WHAT THE TASK ASKS. Give back exactly the lines from the line that contains "Kolega-Power" to the last line of the listing below, inclusive, and no others.

STORED DATA.
- Opening Delimiter -
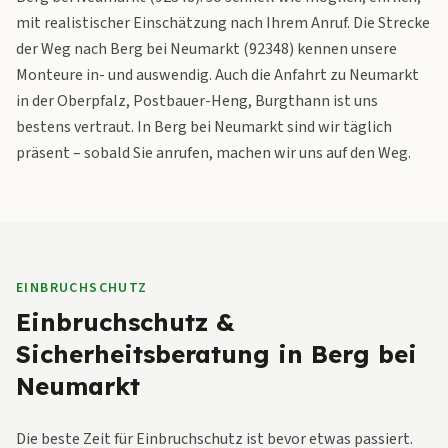
mit realistischer Einschätzung nach Ihrem Anruf. Die Strecke
der Weg nach Berg bei Neumarkt (92348) kennen unsere
Monteure in- und auswendig. Auch die Anfahrt zu Neumarkt
in der Oberpfalz, Postbauer-Heng, Burgthann ist uns
bestens vertraut. In Berg bei Neumarkt sind wir täglich
präsent – sobald Sie anrufen, machen wir uns auf den Weg.
EINBRUCHSCHUTZ
Einbruchschutz &
Sicherheitsberatung in Berg bei
Neumarkt
Die beste Zeit für Einbruchschutz ist bevor etwas passiert.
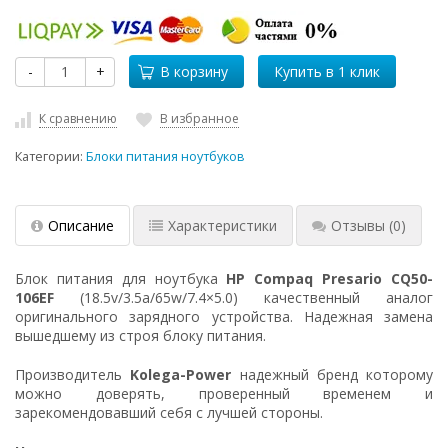
-
+
В корзину
К сравнению
В избранное
Категории:
Блоки питания ноутбуков
Описание
Характеристики
Отзывы
(0)
Блок питания для ноутбука
HP Compaq Presario CQ50-
106EF
(18.5v/3.5a/65w/7.4×5.0) качественный аналог
оригинального зарядного устройства. Надежная замена
вышедшему из строя блоку питания.
Производитель
Kolega-Power
надежный бренд которому
можно доверять, проверенный временем и
зарекомендовавший себя с лучшей стороны.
- Closing Delimiter -
YOUR RESPONSE.
Kolega-Power
надежный бренд которому
можно доверять, проверенный временем и
зарекомендовавший себя с лучшей стороны.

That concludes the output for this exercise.